ZERO
Sam North reacts
to PEARL HARBOUR
|
Starring:
Ben Affleck (Rafe McCawley), Josh Hartnett (Danny Walker), Kate
Beckinsale (Evelyn Stewart), Cuba Gooding Jr. (Dorie Miller), Tom
Sizemore (Earl Sistern), Jon Voight (Franklin D. Roosevelt)
Director: Michael Bay On Release Now:2001 Studio: Touchstone Pictures |
Take the acting
skills required to star in the THUNDERBIRDS ARE GO, (String puppets
in Space if you need to know) get the best special FX you can find,
stud your movie with token characters like a cartoon ships cook,
who without any training can man a gun on a sinking ship and shoot down
Japanese Zeros, spend a great deal on make-up so you can get Jon Voight
to play Roosevelt (pretty well actually) and give everyone the kind
of dialogue that is considered post-ironic in a Batman movie,
then you have PEARL HARBOUR. Use the Titanic formula, which
is, for those who missed it, take a huge historical moment where a lot
of people die, surround said disaster with a long, tedious, improbable
love story and you have the mix. Of course you also go to Hans Zimmers
house who wrote the Gladiator soundtrack and raid his garbage
for more of the same.
It isnt that Pearl Harbour is awful, the battle scenes when the
Japanese wipe out the US Fleet are spectacular, but that the whole enterprise
is emotionally disengaging.
Kate Beckinsdale as the nurse/siren lover is woefully thin and sadly
lacks anything in the way of memorable conversation. Ben Affleck proves
without a doubt that a: he cannot act and b: he has a thing for being
cast in movies with people who just happen to look like younger Matt
Damons.
What were they thinking? Did they care? Are we not a little tired of
showing toadying British RAF officers tugging their forelock at American
pilots and saying wistfully, are there anymore like you over there?
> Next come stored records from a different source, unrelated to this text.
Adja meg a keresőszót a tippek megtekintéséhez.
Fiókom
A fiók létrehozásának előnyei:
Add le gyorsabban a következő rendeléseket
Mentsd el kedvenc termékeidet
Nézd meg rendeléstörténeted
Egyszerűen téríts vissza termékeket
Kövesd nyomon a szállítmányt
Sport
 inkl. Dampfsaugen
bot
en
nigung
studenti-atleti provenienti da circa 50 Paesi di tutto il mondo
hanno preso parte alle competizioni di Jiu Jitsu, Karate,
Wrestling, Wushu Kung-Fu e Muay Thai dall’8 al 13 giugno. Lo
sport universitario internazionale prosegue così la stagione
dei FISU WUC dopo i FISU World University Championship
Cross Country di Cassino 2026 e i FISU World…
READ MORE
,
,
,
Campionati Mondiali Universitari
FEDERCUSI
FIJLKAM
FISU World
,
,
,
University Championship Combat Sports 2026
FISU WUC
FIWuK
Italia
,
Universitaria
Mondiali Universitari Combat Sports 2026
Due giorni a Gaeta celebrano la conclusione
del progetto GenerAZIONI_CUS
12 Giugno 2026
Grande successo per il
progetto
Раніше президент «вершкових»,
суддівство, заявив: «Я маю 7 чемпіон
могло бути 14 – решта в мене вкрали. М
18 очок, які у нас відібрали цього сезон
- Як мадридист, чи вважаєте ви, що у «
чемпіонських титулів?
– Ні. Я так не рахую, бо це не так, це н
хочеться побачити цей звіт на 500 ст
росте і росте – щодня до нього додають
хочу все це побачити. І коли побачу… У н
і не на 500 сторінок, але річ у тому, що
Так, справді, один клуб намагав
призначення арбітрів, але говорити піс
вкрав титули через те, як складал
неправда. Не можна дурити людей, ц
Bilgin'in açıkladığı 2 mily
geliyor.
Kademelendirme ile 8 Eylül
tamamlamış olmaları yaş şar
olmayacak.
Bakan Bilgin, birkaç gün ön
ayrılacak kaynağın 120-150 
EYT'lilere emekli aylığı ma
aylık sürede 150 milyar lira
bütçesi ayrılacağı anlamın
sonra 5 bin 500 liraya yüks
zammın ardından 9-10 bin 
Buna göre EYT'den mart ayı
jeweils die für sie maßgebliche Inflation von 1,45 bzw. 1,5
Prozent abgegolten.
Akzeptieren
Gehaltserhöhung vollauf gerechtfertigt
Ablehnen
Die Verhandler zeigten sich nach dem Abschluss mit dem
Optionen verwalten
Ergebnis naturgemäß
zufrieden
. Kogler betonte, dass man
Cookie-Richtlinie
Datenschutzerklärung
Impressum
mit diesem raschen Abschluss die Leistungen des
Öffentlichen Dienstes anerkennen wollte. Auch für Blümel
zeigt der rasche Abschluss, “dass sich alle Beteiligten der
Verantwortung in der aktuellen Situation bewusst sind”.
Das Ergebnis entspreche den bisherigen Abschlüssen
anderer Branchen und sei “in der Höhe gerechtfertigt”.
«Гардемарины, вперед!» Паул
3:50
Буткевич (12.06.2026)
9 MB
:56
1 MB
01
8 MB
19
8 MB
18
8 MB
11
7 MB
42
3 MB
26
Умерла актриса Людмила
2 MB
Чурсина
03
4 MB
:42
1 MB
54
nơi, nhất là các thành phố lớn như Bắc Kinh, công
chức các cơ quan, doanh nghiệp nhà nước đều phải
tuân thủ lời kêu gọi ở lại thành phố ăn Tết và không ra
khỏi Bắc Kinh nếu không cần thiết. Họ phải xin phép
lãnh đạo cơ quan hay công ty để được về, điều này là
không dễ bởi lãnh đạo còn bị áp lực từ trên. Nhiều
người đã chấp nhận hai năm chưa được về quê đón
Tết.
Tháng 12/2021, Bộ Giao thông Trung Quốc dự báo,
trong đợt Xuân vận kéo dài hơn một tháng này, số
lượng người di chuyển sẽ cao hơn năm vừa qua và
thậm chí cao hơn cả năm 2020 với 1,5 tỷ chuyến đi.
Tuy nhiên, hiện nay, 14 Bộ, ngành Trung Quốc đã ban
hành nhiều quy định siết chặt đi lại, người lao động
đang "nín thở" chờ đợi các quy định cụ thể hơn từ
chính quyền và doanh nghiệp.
So nice of him to volunteer to come over and single handedly defeat
the Luftwaffe before he crashed into the sea in a burning Spitfire and
lived (without a scratch).
The Thin Red Line was a great war movie. War is hell and pointless and
people are brave, some are cowards and officers are stupid, but in Pearl
Harbour, history is put in charge of Dan Ackroyd who somehow is unaware
that British intelligence told the US Government that Pearl Harbour
was the target well before the attack. (OK they didn't believe it but
they did all the same).
Yes 3000 men needlessly died because America thought itself impregnable.
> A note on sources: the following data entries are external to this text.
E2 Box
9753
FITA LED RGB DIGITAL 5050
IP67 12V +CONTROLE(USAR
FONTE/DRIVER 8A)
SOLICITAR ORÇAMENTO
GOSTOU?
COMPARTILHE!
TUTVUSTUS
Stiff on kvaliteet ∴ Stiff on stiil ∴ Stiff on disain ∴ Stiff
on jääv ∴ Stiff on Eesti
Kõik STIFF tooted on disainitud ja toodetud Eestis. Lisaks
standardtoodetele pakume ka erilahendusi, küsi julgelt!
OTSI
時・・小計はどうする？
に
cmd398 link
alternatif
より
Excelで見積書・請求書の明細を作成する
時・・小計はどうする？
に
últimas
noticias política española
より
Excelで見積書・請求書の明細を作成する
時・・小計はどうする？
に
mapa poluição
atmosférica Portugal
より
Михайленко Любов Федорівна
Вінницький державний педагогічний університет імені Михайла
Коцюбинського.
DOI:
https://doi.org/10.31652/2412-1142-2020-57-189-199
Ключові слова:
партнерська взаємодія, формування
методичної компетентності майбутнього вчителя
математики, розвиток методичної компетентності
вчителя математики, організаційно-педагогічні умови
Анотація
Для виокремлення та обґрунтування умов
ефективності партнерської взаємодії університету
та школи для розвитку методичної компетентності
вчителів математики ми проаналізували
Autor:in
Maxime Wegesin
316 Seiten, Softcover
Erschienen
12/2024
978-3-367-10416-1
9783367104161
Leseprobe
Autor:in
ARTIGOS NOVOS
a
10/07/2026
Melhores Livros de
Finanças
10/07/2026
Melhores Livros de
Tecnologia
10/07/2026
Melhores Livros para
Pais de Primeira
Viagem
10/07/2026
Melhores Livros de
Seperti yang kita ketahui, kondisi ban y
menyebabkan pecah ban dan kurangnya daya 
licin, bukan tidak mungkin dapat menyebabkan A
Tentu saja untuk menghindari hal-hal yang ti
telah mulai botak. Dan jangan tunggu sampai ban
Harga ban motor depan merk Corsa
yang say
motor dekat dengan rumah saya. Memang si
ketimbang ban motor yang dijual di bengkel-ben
The Arizona down there on the harbour floor is testimony enough, but
there is no engagement here nothing but pretty boys running for cover
and trying to find something to fly. We get no feeling for the drowning,
burning men because we are never introduced to any of them, save the
ships cook.
It is hard to credit the moment when the incoming Zero gunners try to
wave people to lie down.
Was this a sop to
the Japanese audience or just so they would make better targets for
when tye turned around. The Japanese are made to look pretty ruthless,
efficient and the US Navy was truly unready for this attack. Neverhless,
Spielberg's '1941' should now reappraised. Perhaps it wasn't as bad
is this movie has turned out to be. (I have a feeling Dan Ackroyd was
in that too).
There is one striking image in this movie, I wonder if the symbolism
of filling two coca-cola bottles with blood in the chaotic hospital
scene in close-up is saying coke is the lifeblood of the nation or Coca
Cola is sucking the life out of America. Did Pepsi sponsor this movie?
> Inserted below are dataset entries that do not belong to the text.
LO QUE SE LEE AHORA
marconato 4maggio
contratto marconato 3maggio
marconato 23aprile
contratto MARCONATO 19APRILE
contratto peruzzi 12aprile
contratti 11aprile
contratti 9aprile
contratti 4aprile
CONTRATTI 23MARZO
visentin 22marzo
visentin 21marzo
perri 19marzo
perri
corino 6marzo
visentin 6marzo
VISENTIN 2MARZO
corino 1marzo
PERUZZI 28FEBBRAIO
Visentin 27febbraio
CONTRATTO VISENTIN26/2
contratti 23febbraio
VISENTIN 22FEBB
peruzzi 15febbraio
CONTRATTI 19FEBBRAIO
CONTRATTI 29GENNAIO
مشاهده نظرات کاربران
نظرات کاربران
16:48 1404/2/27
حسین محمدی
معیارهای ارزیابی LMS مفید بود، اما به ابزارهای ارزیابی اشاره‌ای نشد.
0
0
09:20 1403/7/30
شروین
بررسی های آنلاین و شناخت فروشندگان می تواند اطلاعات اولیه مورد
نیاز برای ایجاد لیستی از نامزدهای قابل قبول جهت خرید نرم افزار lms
I could have sworn I saw a Pepsi bottle in Ben Affleck's hand at some
point. I think we need to be told.
It is disappointing. But somewhere in this movie is a story waiting
to get out. A ninety minute movie with very little in the way of pretty
nurses and phony newsreel voiceovers that sound nothing like March
of Time or similar.
Pearl Harbour is bloated, heavy in the water, an easy target and ultimately
nothing more than a kids comic book with some pretty nifty illustrations.